[ 
https://issues.apache.org/jira/browse/CALCITE-2666?page=com.atlassian.jira.plugin.system.issuetabpanels:comment-tabpanel&focusedCommentId=16695541#comment-16695541
 ] 

Ken Wang commented on CALCITE-2666:
-----------------------------------

>From the Cascades paper, JoinAssociateRule + JoinCommuteRule should be able to 
>generate all the cases.  Calcite chooses JoinPushThroughJoinRule.LEFT+ 
>JoinPushThroughJoinRule.RIGHT + JoinCommuteRule.  

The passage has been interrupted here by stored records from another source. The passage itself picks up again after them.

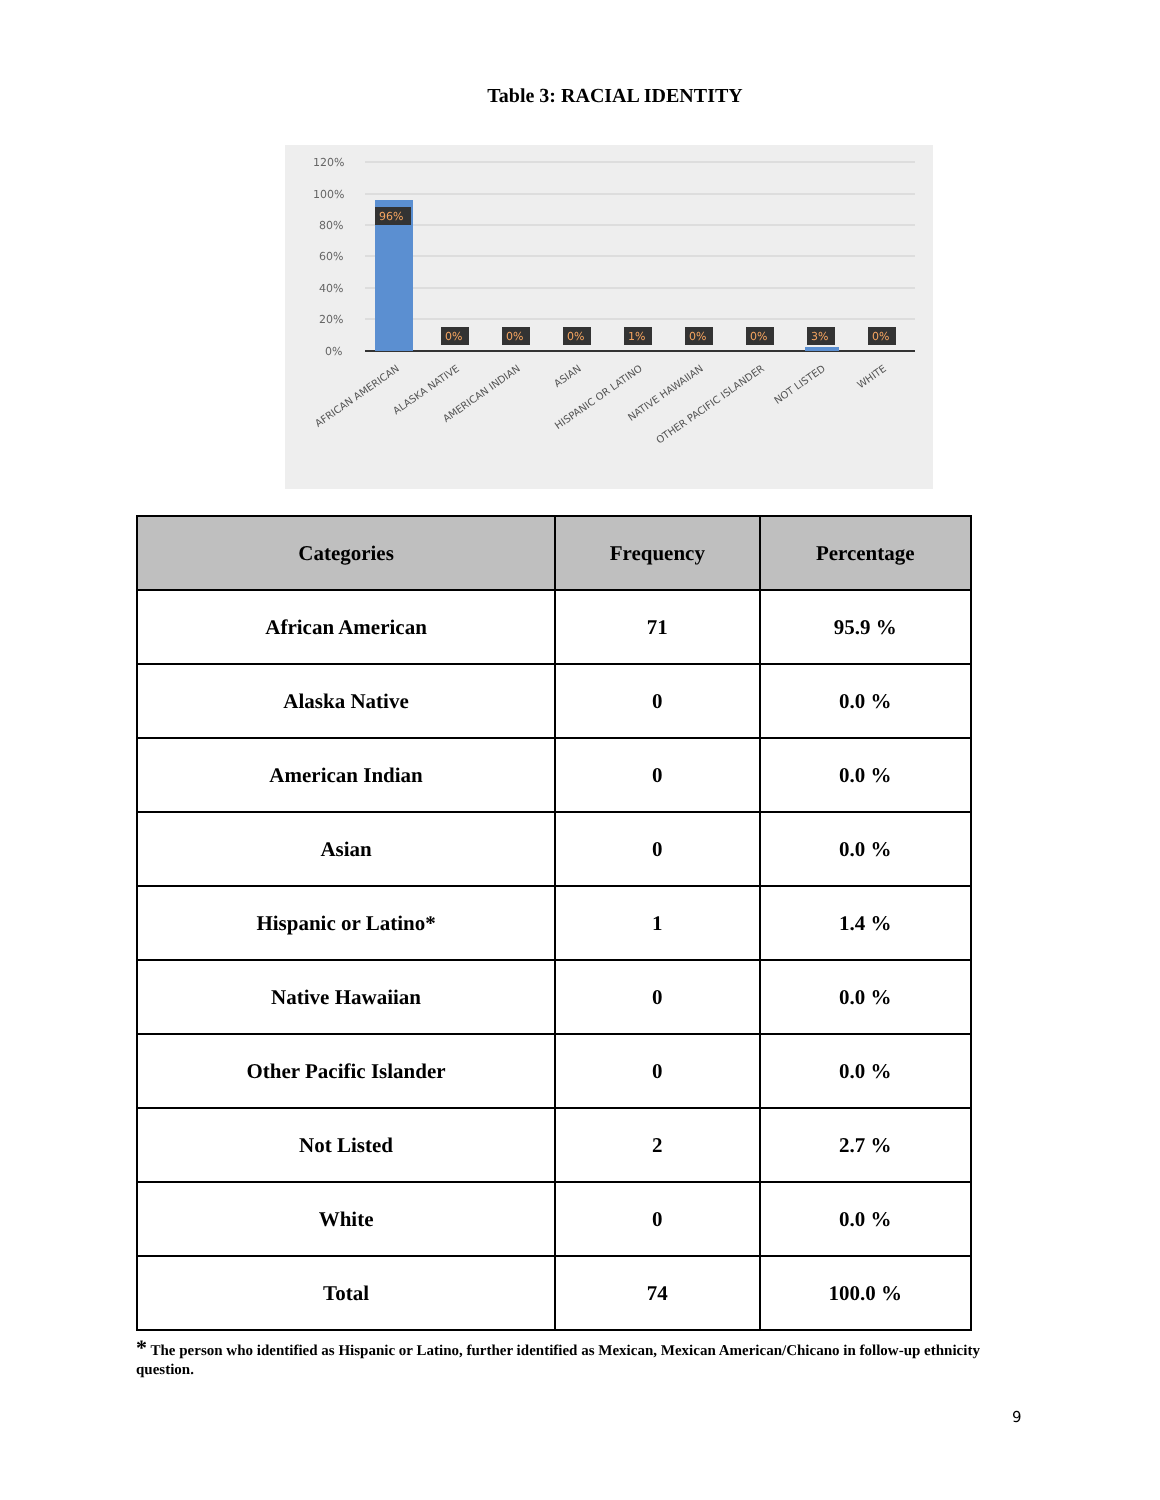Table 3: RACIAL IDENTITY
120%
100%
80%
60%
40%
20%
0%
96%
0%
0%
0%
1%
0%
0%
3%
0%
AFRICAN AMERICAN
ALASKA NATIVE
AMERICAN INDIAN
ASIAN
HISPANIC OR LATINO
NATIVE HAWAIIAN
OTHER PACIFIC ISLANDER
NOT LISTED
WHITE
| Categories | Frequency | Percentage |
| --- | --- | --- |
| African American | 71 | 95.9 % |
| Alaska Native | 0 | 0.0 % |
| American Indian | 0 | 0.0 % |
| Asian | 0 | 0.0 % |
| Hispanic or Latino* | 1 | 1.4 % |
| Native Hawaiian | 0 | 0.0 % |
| Other Pacific Islander | 0 | 0.0 % |
| Not Listed | 2 | 2.7 % |
| White | 0 | 0.0 % |
| Total | 74 | 100.0 % |
* The person who identified as Hispanic or Latino, further identified as Mexican, Mexican American/Chicano in follow-up ethnicity question.
9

>From my understanding, just JoinPushThroughJoinRule.RIGHT + JoinCommuteRule 
>should be complete. 

One concept I realize in the Cascades paper is “Explore Group” and “Explore 
Expression”:

 

“In order to make this discussion more concrete, consider a join associativity 
rule. In Volcano, all equivalence classes are completely expanded to contain 
all equivalent logical expressions before the actual optimization phase begins. 
Thus, during the optimization phase, when a join operator matches the top join 
operator in the rule, all join expressions for the rule’s lower join are 
readily available so the rule can immediately applied with all possible 
bindings. In Cascades, these expressions are not immediately available and must 
be derived before the rule is applied. The exploration tasks provide this 
functionality; they are invoked not during a pre-optimization phase as in 
Volcano but on demand for a specific group and a specific pattern.”

 

But I’m not sure Calcite VolcanoPlanner implement this or not.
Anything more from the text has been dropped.